Meu corpo estava descompensado, e não conseguia de maneira alguma restabelecer o equilíbrio mental, tanto menos físico. O dia havia me deixado com desgaste imensurável, desde os pés que latejavam como se cada um carregasse dentro de si um coração arrítmico, até a cabeça, dentro da qual os pensamentos borbulhavam com a ansiedade de um jovem expedicionário, porém com a constatação cansada da frustração.

Foi então que liguei o rádio, o único consolo dentro de um veículo cuja situação deprimente me paralisou de tanto cansaço. A música começou etérea, como um hino celestial, e a voz serena que narrava a estória da inundação de Atlântida se estendeu por minutos, com sua entonação mitológica, e a leveza que atravessava os ouvidos prazerosamente, como um sopro de vento fresco umedecido com o orvalho matinal de setembro. A melodia finalizava com refrões apaixonados sobre uma mulher que estava lá no fundo das águas, louca para ser resgatada, chegar à superfície e deter o dilúvio que levava aquele belo pedaço de terra ao esquecimento, à insignificância histórica e ao saudosismo sentimental oco. Que poder era esse, ele não sabia. Mas sentiu uma onda de calor percorrer toda sua espinha repentinamente, num oposto ao que sentia quando olhava, mesmo de relance, àquela figura triste e morbidamente posicionada ao seu lado. O segundo gole do uísque já não o esquentou tão mais quanto o primeiro; o ardor agora parecia planar de um lado ao outro de seu corpo, constante como a chama de um balão.

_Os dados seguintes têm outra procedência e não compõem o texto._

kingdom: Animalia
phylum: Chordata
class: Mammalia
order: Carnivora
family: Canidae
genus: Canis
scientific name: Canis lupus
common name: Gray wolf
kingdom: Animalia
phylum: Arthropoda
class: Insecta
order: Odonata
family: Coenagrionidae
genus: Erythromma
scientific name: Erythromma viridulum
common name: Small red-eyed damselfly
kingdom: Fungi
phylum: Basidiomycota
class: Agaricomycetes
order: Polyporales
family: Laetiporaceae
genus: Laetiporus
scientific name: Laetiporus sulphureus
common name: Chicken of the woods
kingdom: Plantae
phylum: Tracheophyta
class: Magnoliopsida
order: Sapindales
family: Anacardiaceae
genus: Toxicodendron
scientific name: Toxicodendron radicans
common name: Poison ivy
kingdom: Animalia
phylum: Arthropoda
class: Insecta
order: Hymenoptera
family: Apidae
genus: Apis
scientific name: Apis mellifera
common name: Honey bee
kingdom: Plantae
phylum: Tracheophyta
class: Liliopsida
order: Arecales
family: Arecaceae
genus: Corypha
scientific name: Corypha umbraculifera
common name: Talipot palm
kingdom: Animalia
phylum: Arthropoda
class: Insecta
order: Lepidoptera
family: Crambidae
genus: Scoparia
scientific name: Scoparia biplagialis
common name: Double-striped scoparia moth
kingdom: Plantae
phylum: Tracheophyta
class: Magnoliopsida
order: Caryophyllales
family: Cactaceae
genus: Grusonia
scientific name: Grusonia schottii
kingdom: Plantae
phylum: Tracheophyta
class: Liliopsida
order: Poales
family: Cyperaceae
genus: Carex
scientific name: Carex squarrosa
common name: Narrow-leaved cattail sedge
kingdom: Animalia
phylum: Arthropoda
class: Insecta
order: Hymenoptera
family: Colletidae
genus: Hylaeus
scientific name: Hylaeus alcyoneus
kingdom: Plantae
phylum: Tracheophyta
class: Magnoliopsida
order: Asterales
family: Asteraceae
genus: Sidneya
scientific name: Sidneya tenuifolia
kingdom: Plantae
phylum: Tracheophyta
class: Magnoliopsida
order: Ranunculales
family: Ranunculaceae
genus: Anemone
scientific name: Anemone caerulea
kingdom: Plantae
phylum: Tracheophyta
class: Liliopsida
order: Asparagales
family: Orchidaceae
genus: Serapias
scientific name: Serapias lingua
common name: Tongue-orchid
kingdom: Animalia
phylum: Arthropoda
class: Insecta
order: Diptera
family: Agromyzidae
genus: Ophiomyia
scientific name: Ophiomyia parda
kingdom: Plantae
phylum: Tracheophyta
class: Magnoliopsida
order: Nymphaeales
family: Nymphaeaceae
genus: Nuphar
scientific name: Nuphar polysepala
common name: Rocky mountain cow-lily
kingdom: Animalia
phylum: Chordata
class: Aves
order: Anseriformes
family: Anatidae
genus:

A marcha fúnebre tocou. A senhora de orelha rasgada saiu, sendo amparada pela outra cujo nariz carregava o osso sulcado. Ambas pareceram-lhe fazer um leve aceno, o qual ele respondeu cordialmente com um gesto de clemência. Mesmo naquele estado de torpor, ele conseguiu enxergar uma pequena abertura ao lado do painel, envolta em metal e já levemente corroída pela ferrugem. Pegou uma das moedas e a inseriu ali, despretensiosamente. Foi então que, numa surpresa particularmente abstrata, viu os comandos do carro se ligarem; o painel agora iluminou-se como um suntuoso letreiro de neon púrpura, e o motor roncava harmoniosamente. As senhoras, que contornavam o veículo pela parte traseira, foram igualmente surpreendidas por um intenso solavanco, cuja força as derrubou no asfalto de relevo perversamente acidentado e escuro, cujas cavidades irregulares formavam pequenas lombadas finas, as quais configuravam o formato de uma lâmina afiada. Os pescoços de ambas foram perfurados.